Se dunque, da una parte, c’è una forte propensione verso il lavoro da remoto per aziende con sede all'estero, dall’altra non manca chi farebbe l’esperienza opposta, lavorare per l’Italia da un altro Paese. Per il 42% dei partecipanti al sondaggio la Spagna rappresenta la metà più gettonata per un’esperienza professionale oltreconfine, seguita da Regno Unito (31%) e Francia (11%). Il restante 16% punta non solo a mete europee come Portogallo, Irlanda o Germania, ma guarda anche oltre, fino ad arrivare alla Cina, all’Indonesia o agli Stati Uniti. Tale scelta è dettata non solo da elementi prettamente professionali, ma anche da quelli culturali e dallo stile di vita della nazione indicata, un orientamento condiviso dal 71% degli intervistati, per cui la qualità della vita rappresenta il principale fattore da valutare nella scelta del paese estero da cui continuare a lavorare per aziende con sede in Italia.

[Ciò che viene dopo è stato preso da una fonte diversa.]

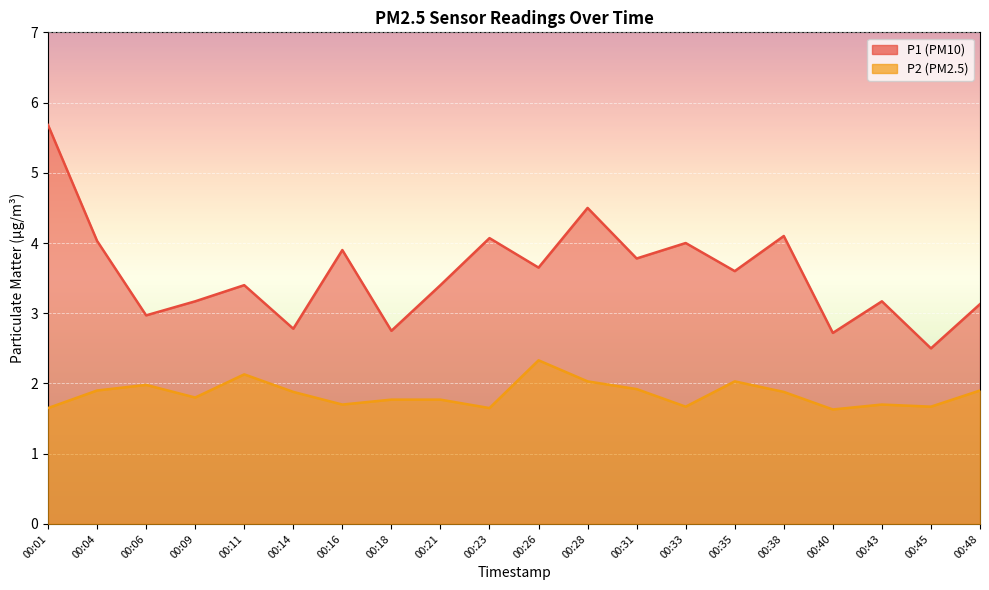

What is the difference between the P1 values at 00:23 and 00:21?

0.7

"La dematerializzazione del luogo di lavoro apre a nuove e stimolanti opportunità per la carriera dei professionisti italiani. La possibilità di sviluppare e mantenere rapporti di lavoro da e per l’estero rappresenta una fonte di arricchimento non solo dal punto di vista professionale ma anche personale", commenta Carlo Caporale, amministratore delegato di Wyser Italia.

"L’avanzamento tecnologico che consente ai manager di continuare ad esplorare le potenzialità legate al lavoro da remoto era già in parte diffuso nei settori finance e insurance, management, professional service e it, oggi si allarga anche ad altri ambiti. In questo contesto globale, diventa necessario per il candidato poter contare su un head hunter con una profonda conoscenza dei mercati locali, che possa quindi guidarlo nel suo percorso di carriera e individuare opportunità inaspettate", conclude.